The findings could open up the possibility of developing new treatments for the disease, which is usually fatal if it is not treated in time.
The researchers travelled to the remote Loreto region of the Peruvian Amazon, where outbreaks of rabies caused by bites from vampire bats have occurred regularly over the last two decades.
The team interviewed 92 people in two communities exposed regularly to bat bites.
Blood samples were taken from two thirds of those interviewed. Of these, seven were found to have antibodies — which are only produced when the body is directly exposed either to rabies or to a vaccine for the virus — that neutralised the virus, according to the findings published in the August issue of the American Journal of Tropical Medicine.
One of the seven reported having received an anti-rabies vaccine. But there was no evidence that the other six had been vaccinated, or had sought medical attention for bat bites, suggesting that they had already been harbouring the rabies antibody.
This level of a population showing such antibodies "is relatively high," lead author Amy Gilbert, a postdoctoral fellow at CDC’s National Centre for Emerging and Zoonotic Infectious Diseases, told SciDev.Net.

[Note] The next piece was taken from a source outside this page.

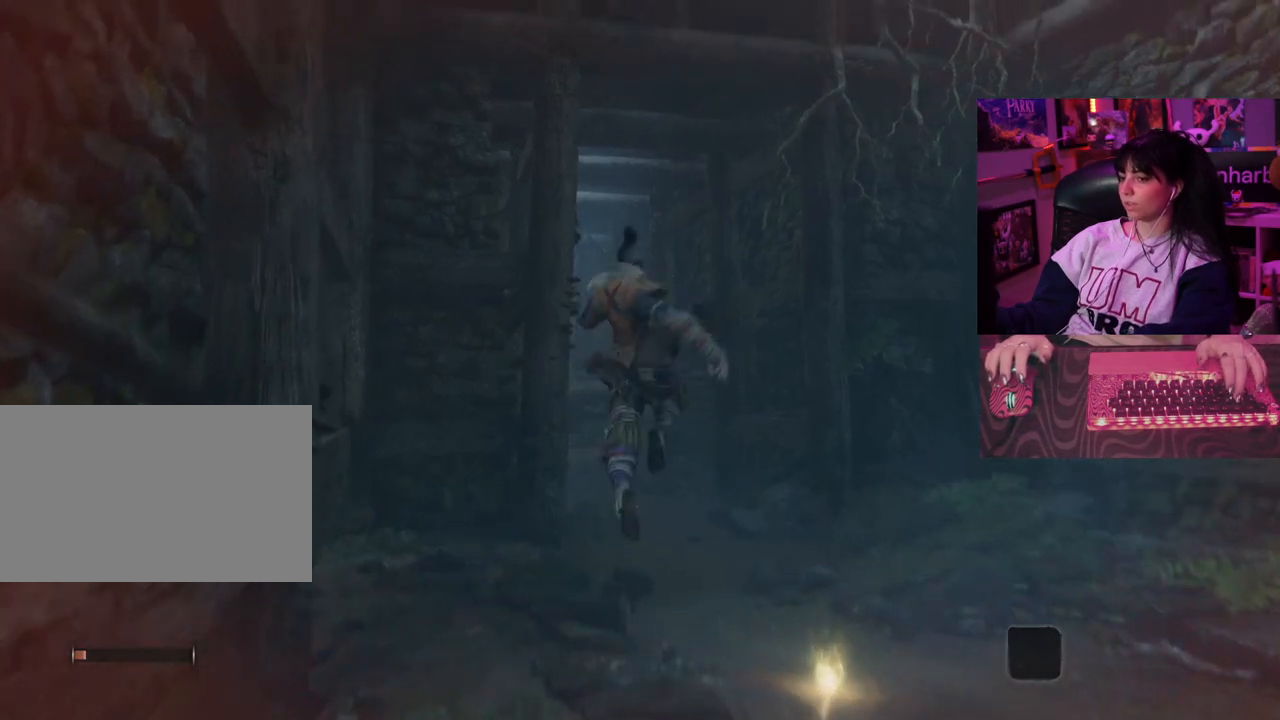
{"keys": ["w"], "mouse": [], "events": []}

She described the result as "remarkable", adding that scientists had long believed that hosts such as humans and cattle were unable to mount an immune response to rabies.
Children were also tested, but only adults showed the antibodies. "It is possible that what we are seeing is multiple low-dose exposure that accumulates over a lifetime," Gilbert said.

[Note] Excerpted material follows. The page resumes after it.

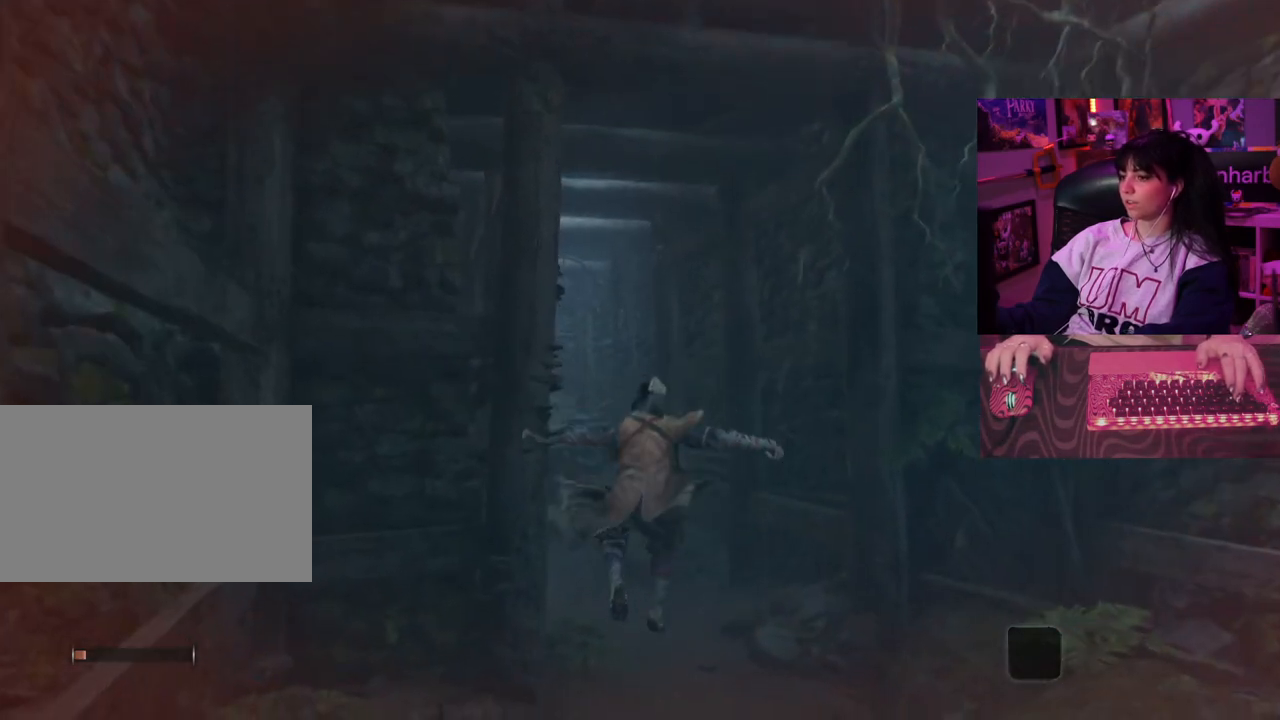
{"keys": ["w"], "mouse": [], "events": [[250, "space", "down"], [350, "space", "up"]]}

Bats are the most common natural reservoir for rabies in Latin America, and few people who get bitten survive exposure to the virus. "The virus gains access to the central nervous system, where it causes the almost entirely fatal disease," said Gilbert.
In the case of the Peruvian individuals found to have the antibodies, "one hypothesis is that the human body mounted an immune response when the virus was [inside it], but still outside the central nervous system," Gilbert said.
Another was that some isolated populations are genetically unique, she added.
In an editorial accompanying the study, Rodney E. Willoughby, a paediatric infectious disease specialist at the Children’s Hospital of Wisconsin, in the United States, said that if there are distinct populations with complete or relative resistance to rabies, "careful, respectful studies" could potentially help develop new, life-saving treatments.
According to the WHO, rabies kills 55,000 people a year — 95 per cent of these in Africa and Asia — and appears to be on the rise in China, the former Soviet republics, Southern Africa and Latin America.